— begin Supplied entries —

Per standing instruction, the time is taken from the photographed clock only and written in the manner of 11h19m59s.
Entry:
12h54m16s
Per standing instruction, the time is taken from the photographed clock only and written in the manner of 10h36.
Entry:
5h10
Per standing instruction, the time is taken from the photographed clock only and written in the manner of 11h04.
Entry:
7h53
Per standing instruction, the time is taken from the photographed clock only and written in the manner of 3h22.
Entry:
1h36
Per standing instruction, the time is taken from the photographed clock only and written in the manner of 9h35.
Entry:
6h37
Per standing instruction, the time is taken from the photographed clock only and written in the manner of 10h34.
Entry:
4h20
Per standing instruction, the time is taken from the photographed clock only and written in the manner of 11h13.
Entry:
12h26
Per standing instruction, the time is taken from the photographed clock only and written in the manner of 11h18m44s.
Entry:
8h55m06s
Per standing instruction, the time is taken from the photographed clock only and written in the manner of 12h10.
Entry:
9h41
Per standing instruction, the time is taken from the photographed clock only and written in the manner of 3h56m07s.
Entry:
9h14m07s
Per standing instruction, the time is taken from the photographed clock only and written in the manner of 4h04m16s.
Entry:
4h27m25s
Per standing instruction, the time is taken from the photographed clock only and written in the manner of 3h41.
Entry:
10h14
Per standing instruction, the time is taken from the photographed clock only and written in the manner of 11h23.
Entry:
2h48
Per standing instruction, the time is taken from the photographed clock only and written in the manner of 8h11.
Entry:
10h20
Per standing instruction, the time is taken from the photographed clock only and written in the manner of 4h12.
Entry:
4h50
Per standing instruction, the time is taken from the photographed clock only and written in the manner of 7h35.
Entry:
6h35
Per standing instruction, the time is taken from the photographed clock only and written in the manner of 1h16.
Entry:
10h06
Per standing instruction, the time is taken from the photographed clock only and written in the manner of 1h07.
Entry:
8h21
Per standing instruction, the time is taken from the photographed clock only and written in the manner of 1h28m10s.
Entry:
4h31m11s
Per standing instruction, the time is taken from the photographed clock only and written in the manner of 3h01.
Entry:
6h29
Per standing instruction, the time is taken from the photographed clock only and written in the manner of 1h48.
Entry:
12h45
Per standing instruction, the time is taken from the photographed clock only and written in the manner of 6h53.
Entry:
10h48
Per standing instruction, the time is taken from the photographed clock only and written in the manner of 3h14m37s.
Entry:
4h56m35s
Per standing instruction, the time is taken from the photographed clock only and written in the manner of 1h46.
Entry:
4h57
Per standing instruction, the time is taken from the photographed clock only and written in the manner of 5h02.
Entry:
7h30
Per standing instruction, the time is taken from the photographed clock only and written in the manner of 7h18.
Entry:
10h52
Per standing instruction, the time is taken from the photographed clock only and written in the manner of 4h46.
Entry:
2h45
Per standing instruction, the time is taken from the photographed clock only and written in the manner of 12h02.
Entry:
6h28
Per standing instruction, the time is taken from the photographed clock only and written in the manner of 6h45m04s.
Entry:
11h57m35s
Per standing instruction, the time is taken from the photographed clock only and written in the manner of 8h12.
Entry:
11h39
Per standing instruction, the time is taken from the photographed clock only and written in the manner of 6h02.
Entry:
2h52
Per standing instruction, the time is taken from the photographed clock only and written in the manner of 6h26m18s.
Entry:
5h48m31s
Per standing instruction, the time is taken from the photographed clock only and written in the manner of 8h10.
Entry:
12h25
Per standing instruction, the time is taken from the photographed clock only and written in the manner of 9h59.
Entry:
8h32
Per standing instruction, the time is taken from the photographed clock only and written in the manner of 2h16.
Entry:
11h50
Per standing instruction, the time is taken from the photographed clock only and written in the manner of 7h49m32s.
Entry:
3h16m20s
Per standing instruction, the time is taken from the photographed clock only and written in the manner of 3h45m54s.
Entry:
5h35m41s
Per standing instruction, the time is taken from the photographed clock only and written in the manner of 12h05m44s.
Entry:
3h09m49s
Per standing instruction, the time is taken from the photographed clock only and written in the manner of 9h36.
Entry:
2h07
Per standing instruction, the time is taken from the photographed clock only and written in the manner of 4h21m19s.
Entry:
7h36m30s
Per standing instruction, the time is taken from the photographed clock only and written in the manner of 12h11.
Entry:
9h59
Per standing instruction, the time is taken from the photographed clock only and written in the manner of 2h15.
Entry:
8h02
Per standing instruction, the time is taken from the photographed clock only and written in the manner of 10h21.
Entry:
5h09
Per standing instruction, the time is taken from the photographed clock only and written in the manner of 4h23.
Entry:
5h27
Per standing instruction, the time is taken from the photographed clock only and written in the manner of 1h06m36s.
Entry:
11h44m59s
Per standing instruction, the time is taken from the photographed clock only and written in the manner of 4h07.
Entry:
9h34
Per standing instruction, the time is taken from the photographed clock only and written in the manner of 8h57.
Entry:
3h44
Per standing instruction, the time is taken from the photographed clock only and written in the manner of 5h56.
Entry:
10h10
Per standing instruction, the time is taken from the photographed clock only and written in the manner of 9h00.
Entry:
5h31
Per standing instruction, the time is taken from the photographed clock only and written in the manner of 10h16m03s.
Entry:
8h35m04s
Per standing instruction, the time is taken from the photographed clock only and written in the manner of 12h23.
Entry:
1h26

— end Supplied entries —

#### Exercise description:
Would you repeat the material above word for word, covering the stretch from the line containing "manner of 5h56." through the final line of the material?

#### Correct answer:
Per standing instruction, the time is taken from the photographed clock only and written in the manner of 5h56.
Entry:
10h10
Per standing instruction, the time is taken from the photographed clock only and written in the manner of 9h00.
Entry:
5h31
Per standing instruction, the time is taken from the photographed clock only and written in the manner of 10h16m03s.
Entry:
8h35m04s
Per standing instruction, the time is taken from the photographed clock only and written in the manner of 12h23.
Entry:
1h26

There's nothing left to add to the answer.